■ **What you are asked to do**
The job is to find each line in the entries holding the string "окно" and copy that line.

■ **Information given**
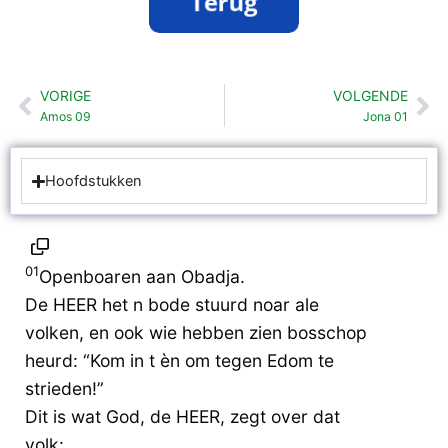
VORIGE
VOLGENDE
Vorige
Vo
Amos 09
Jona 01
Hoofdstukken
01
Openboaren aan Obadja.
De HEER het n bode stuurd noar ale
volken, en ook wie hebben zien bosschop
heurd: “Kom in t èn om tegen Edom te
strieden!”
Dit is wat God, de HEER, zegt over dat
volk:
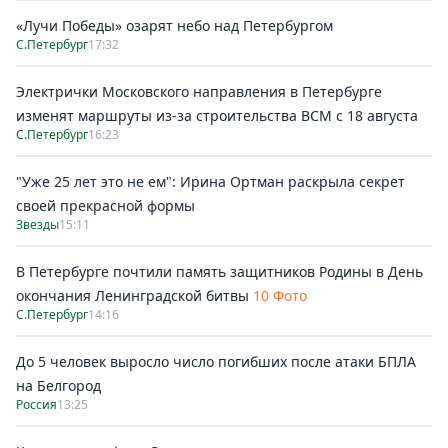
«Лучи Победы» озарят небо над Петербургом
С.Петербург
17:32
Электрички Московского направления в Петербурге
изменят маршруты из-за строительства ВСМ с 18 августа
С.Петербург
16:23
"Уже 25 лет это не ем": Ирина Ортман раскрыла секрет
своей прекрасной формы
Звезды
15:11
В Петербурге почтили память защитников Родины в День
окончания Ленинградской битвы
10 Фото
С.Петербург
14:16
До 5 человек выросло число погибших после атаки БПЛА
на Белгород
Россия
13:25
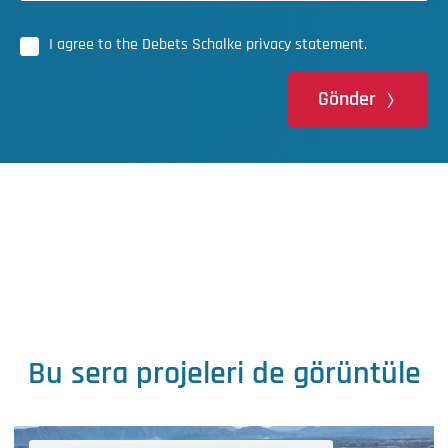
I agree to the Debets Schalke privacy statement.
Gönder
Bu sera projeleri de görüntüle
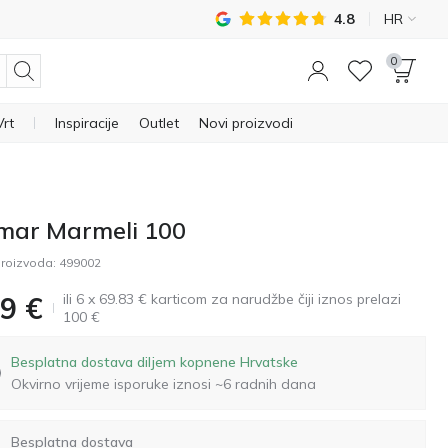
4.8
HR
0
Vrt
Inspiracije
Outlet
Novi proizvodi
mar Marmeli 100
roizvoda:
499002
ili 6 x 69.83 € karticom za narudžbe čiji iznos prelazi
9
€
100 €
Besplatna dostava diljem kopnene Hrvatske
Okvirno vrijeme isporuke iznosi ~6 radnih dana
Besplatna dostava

...

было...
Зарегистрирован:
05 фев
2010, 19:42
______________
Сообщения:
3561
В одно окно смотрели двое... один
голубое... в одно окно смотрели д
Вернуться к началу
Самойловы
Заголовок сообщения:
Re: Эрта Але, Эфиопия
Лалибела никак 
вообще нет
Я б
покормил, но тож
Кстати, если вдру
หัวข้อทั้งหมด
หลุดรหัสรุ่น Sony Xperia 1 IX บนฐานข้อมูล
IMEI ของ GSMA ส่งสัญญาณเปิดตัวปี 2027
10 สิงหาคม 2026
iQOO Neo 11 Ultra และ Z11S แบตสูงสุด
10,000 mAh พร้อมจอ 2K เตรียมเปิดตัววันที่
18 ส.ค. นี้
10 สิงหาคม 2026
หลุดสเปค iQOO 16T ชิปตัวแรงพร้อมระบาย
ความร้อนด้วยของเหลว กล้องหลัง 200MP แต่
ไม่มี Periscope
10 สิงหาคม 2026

■ **Answer section**
В одно окно смотрели двое... один
голубое... в одно окно смотрели д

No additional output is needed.